Employers will have additional time in which to provide written notice to employees of the availability of health exchanges, per a “Frequently Asked Questions” issued on January 25, 2013 by the tri-agencies administering the Affordable Care Act (HHS, DOL and IRS).

Specifically, the guidance extends the initial notice deadline from March 1, 2013, to sometime after the Department of Labor issues regulations describing the notice requirements in more detail.  Per the guidance this will likely be in the “late summer or fall of 2013.”  Subsequent to the initial Notice deadline, which applies to all active employees, employers will be required to provide the notice to each new hire.  The Notice must:

  • Inform employees of the existence of the exchanges, describe the services they provide, and the manner in which the employee may contact the exchanges to request assistance;
  • Inform employees that they may be eligible for a premium tax credit or for cost-sharing reductions if the employer’s plan provides less than 60% actuarial value and they purchase coverage through an exchange; and
  • Inform employees that, if they purchase coverage through an exchange, they may lose the employer contribution (if any) to any health plan sponsored by the employer, and that unlike exchange coverage, which is purchased with after-tax dollars, all or a portion of the employer contribution towards coverage under its own plan, if received, would be excludable from the employee’s income for Federal income tax purposes.

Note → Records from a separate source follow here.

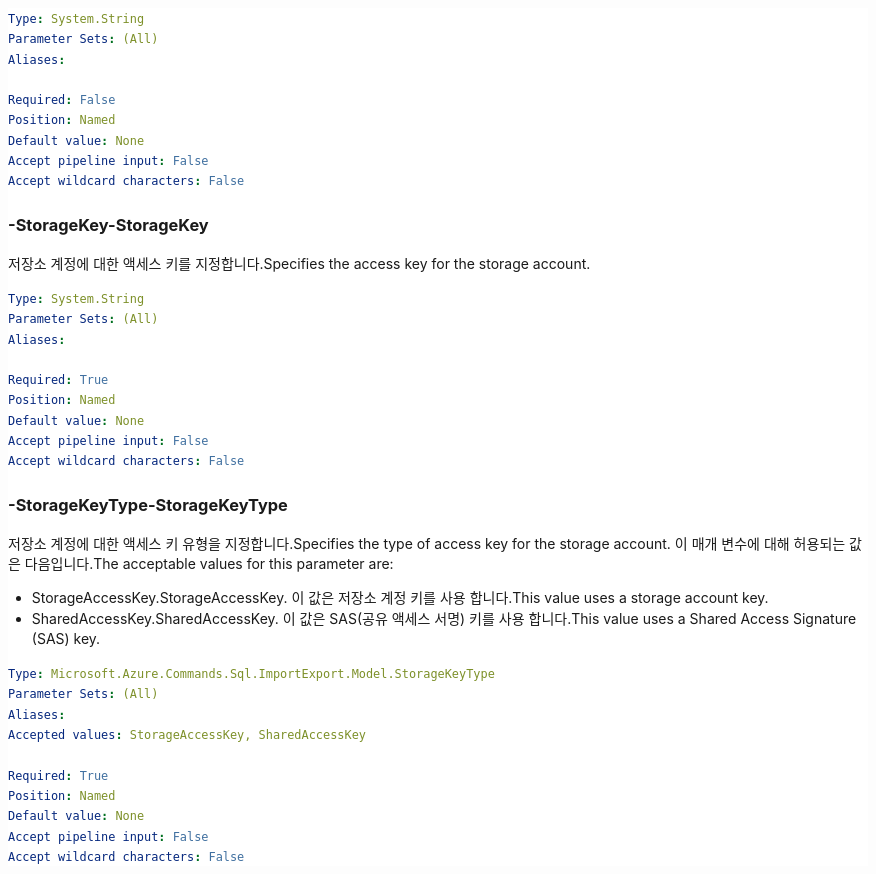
```yaml
Type: System.String
Parameter Sets: (All)
Aliases:

Required: False
Position: Named
Default value: None
Accept pipeline input: False
Accept wildcard characters: False
```

### <span data-ttu-id="d2586-142">-StorageKey</span><span class="sxs-lookup"><span data-stu-id="d2586-142">-StorageKey</span></span>
<span data-ttu-id="d2586-143">저장소 계정에 대한 액세스 키를 지정합니다.</span><span class="sxs-lookup"><span data-stu-id="d2586-143">Specifies the access key for the storage account.</span></span>

```yaml
Type: System.String
Parameter Sets: (All)
Aliases:

Required: True
Position: Named
Default value: None
Accept pipeline input: False
Accept wildcard characters: False
```

### <span data-ttu-id="d2586-144">-StorageKeyType</span><span class="sxs-lookup"><span data-stu-id="d2586-144">-StorageKeyType</span></span>
<span data-ttu-id="d2586-145">저장소 계정에 대한 액세스 키 유형을 지정합니다.</span><span class="sxs-lookup"><span data-stu-id="d2586-145">Specifies the type of access key for the storage account.</span></span>
<span data-ttu-id="d2586-146">이 매개 변수에 대해 허용되는 값은 다음입니다.</span><span class="sxs-lookup"><span data-stu-id="d2586-146">The acceptable values for this parameter are:</span></span>
- <span data-ttu-id="d2586-147">StorageAccessKey.</span><span class="sxs-lookup"><span data-stu-id="d2586-147">StorageAccessKey.</span></span>
<span data-ttu-id="d2586-148">이 값은 저장소 계정 키를 사용 합니다.</span><span class="sxs-lookup"><span data-stu-id="d2586-148">This value uses a storage account key.</span></span> 
- <span data-ttu-id="d2586-149">SharedAccessKey.</span><span class="sxs-lookup"><span data-stu-id="d2586-149">SharedAccessKey.</span></span>
<span data-ttu-id="d2586-150">이 값은 SAS(공유 액세스 서명) 키를 사용 합니다.</span><span class="sxs-lookup"><span data-stu-id="d2586-150">This value uses a Shared Access Signature (SAS) key.</span></span>

```yaml
Type: Microsoft.Azure.Commands.Sql.ImportExport.Model.StorageKeyType
Parameter Sets: (All)
Aliases:
Accepted values: StorageAccessKey, SharedAccessKey

Required: True
Position: Named
Default value: None
Accept pipeline input: False
Accept wildcard characters: False
```
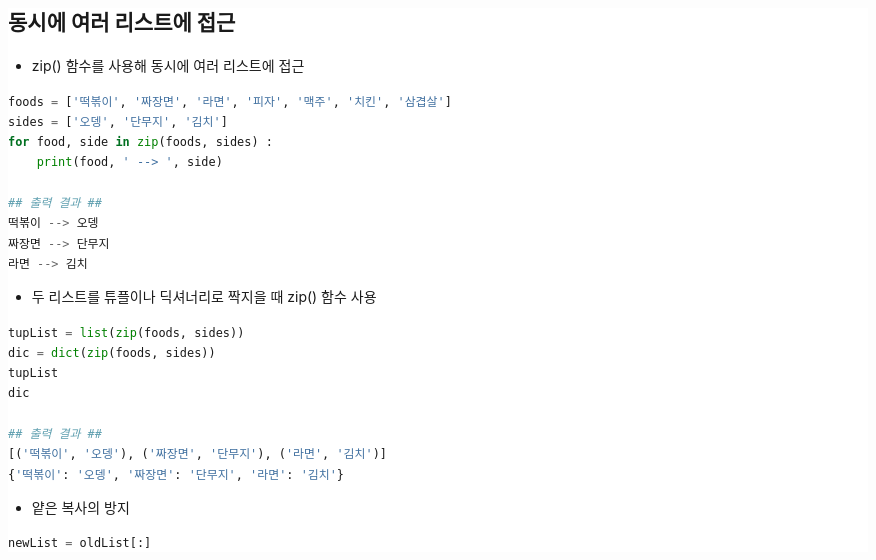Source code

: ## 동시에 여러 리스트에 접근

- zip() 함수를 사용해 동시에 여러 리스트에 접근

```python
foods = ['떡볶이', '짜장면', '라면', '피자', '맥주', '치킨', '삼겹살']
sides = ['오뎅', '단무지', '김치']
for food, side in zip(foods, sides) :
	print(food, ' --> ', side)

## 출력 결과 ##
떡볶이 --> 오뎅
짜장면 --> 단무지
라면 --> 김치
```

- 두 리스트를 튜플이나 딕셔너리로 짝지을 때 zip() 함수 사용

```python
tupList = list(zip(foods, sides))
dic = dict(zip(foods, sides))
tupList
dic

## 출력 결과 ##
[('떡볶이', '오뎅'), ('짜장면', '단무지'), ('라면', '김치')]
{'떡볶이': '오뎅', '짜장면': '단무지', '라면': '김치'}
```

- 얕은 복사의 방지

```python
newList = oldList[:]
```
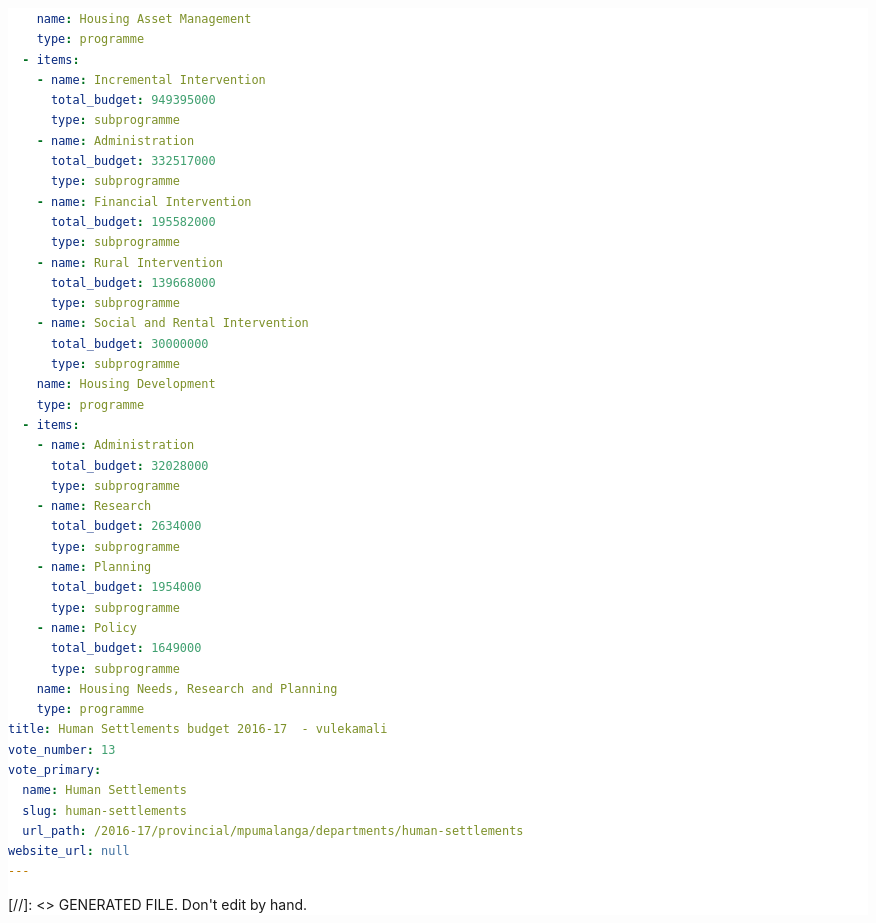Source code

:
 ```yaml
    name: Housing Asset Management
    type: programme
  - items:
    - name: Incremental Intervention
      total_budget: 949395000
      type: subprogramme
    - name: Administration
      total_budget: 332517000
      type: subprogramme
    - name: Financial Intervention
      total_budget: 195582000
      type: subprogramme
    - name: Rural Intervention
      total_budget: 139668000
      type: subprogramme
    - name: Social and Rental Intervention
      total_budget: 30000000
      type: subprogramme
    name: Housing Development
    type: programme
  - items:
    - name: Administration
      total_budget: 32028000
      type: subprogramme
    - name: Research
      total_budget: 2634000
      type: subprogramme
    - name: Planning
      total_budget: 1954000
      type: subprogramme
    - name: Policy
      total_budget: 1649000
      type: subprogramme
    name: Housing Needs, Research and Planning
    type: programme
title: Human Settlements budget 2016-17  - vulekamali
vote_number: 13
vote_primary:
  name: Human Settlements
  slug: human-settlements
  url_path: /2016-17/provincial/mpumalanga/departments/human-settlements
website_url: null
---
```

[//]: <> GENERATED FILE. Don't edit by hand.
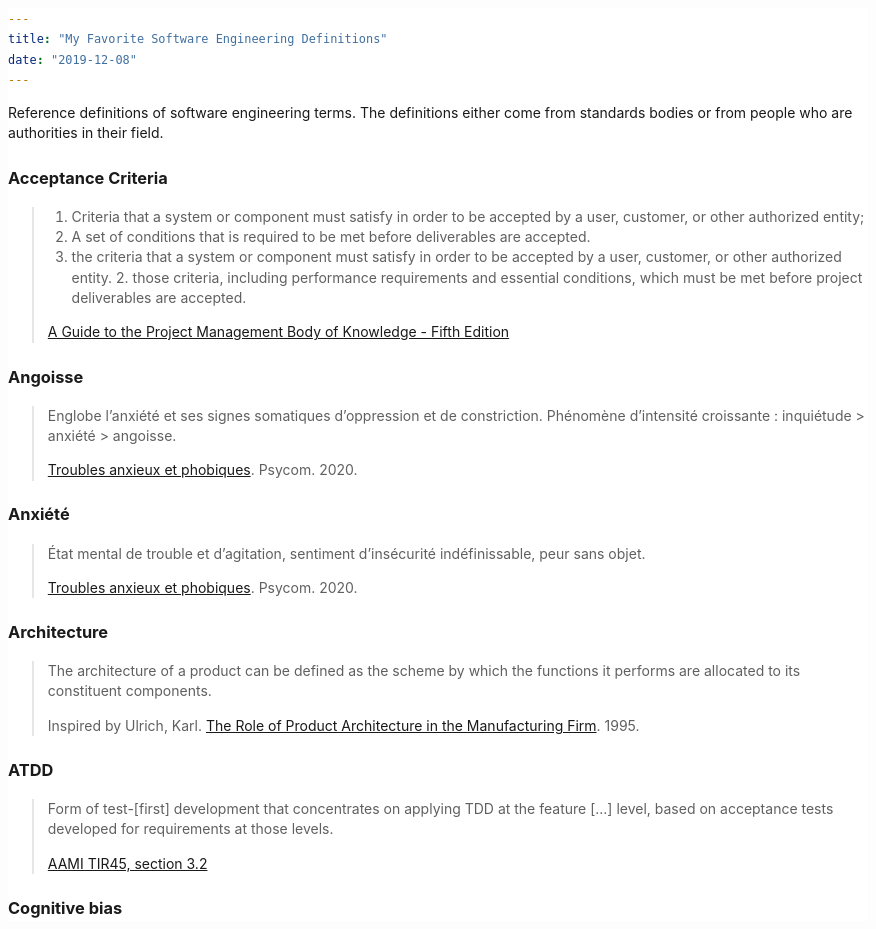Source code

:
 ```yaml
---
title: "My Favorite Software Engineering Definitions"
date: "2019-12-08"
---
```

Reference definitions of software engineering terms. The definitions either come from standards bodies or from people who are authorities in their field.

### Acceptance Criteria

> 1. Criteria that a system or component must satisfy in order to be accepted
> by a user, customer, or other authorized entity;
> 2. A set of conditions that is required to be met before deliverables are accepted.
> 1. the criteria that a system or component must satisfy in order to be accepted by a user, customer, or other authorized entity. 2. those criteria, including performance requirements and essential conditions, which must be met before project deliverables are accepted.
>
> [A Guide to the Project Management Body of Knowledge - Fifth Edition][PMBOK]

### Angoisse

> Englobe l’anxiété et ses signes somatiques d’oppression et de constriction.
> Phénomène d’intensité croissante : inquiétude > anxiété > angoisse.
> 
> [Troubles anxieux et phobiques](https://www.psycom.org/wp-content/uploads/2020/11/Troubles-anxieux-et-phobiques-2020.pdf). Psycom. 2020.

### Anxiété

> État mental de trouble et d’agitation, sentiment d’insécurité indéfinissable, peur sans objet.
> 
> [Troubles anxieux et phobiques](https://www.psycom.org/wp-content/uploads/2020/11/Troubles-anxieux-et-phobiques-2020.pdf). Psycom. 2020.

### Architecture

> The architecture of a product can be defined as the scheme by which the functions it performs are allocated to its constituent components.
> 
> Inspired by Ulrich, Karl. [The Role of Product Architecture in the Manufacturing Firm](https://dspace.mit.edu/bitstream/handle/1721.1/48938/roleofproductarc00ulri.pdf?sequence=1). 1995.

### ATDD

> Form of test-[first] development that concentrates on applying TDD at the feature [...] level, based on acceptance tests developed for requirements at those levels.
>
> [AAMI TIR45, section 3.2][TIR45]

### Cognitive bias


[IEC62304]: https://www.iso.org/standard/38421.html "IEC 62304:2006, Medical device software – Software life cycle processes"
[PMBOK]: https://www.pmi.org/pmbok-guide-standards/foundational/pmbok "A Guide to the Project Management Body of Knowledge (PMBOK Guide) — Fifth Edition"
[QSR]: https://www.ecfr.gov/cgi-bin/text-idx?node=pt21.8.820 "Quality System Regulation (Title 21 part 820)"
[TIR45]: https://my.aami.org/store/detail.aspx?id=TIR45-PDF "AAMI TIR45: 2012/(R)2018, Guidance on the use of AGILE practices in the development of medical device software"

The new guidance states that the Department of Labor may issue a model Notice of Exchange along with the coming regulations, but in the meantime suggests that employers may want to adapt for this purpose a proposed template that summarizes employer-sponsored coverage options for purposes of determining eligibility for financial aid on the exchanges.[1]

The template consists of pages 34 – 38 of the recently released streamlined individual application for exchange coverage, Medicaid and CHIP (CMS 10440).   The data elements that it contains include the following:

  • Employer name
  • EIN
  • Employer contact information
  • Hours worked per week  (e.g., full-time, or not)
  • Whether an offer of health coverage is made
  • Date of future enrollment
  • Name of lowest cost plan providing minimum value; and
  • Employee contribution amount and frequency

Employers can either provide this information on each streamlined application presented to them by an employee, or can pre-populate a template themselves for this purpose.  It is the pre-populated template that the FAQ guidance suggests as a temporary stand-in for the Notice of Exchange.  Presumably an employer adapting the template for use as a Notice of Exchange would add to these data elements the three exchange-related disclosures described above.

The Notice of Exchange requirement is set forth in Section 18B of the Fair Labor Standards Act (FLSA), which was added by the Affordable Care Act.  As such it applies to “employers” as defined under the FLSA.  The FLSA defines employers in a fashion similar to that under ERISA:  as “any person acting directly or indirectly in the interest of an employer in relation to an employee.”  See 29 U.S.C. § 203(d); ERISA Section 3(5).

Note that employers will fall within this broad and somewhat circular definition of an “employer” – and hence will be obligated to provide the Notice of Exchange – even if they are not subject to the FLSA’s minimum wage provisions, described here.


[1] Such subsidies, in the form of premium tax credits and cost-sharing measures, are available when employer coverage is either “unaffordable,” or has an actuarial value of less than 60%.  More information on affordability and actuarial value is available at this earlier post.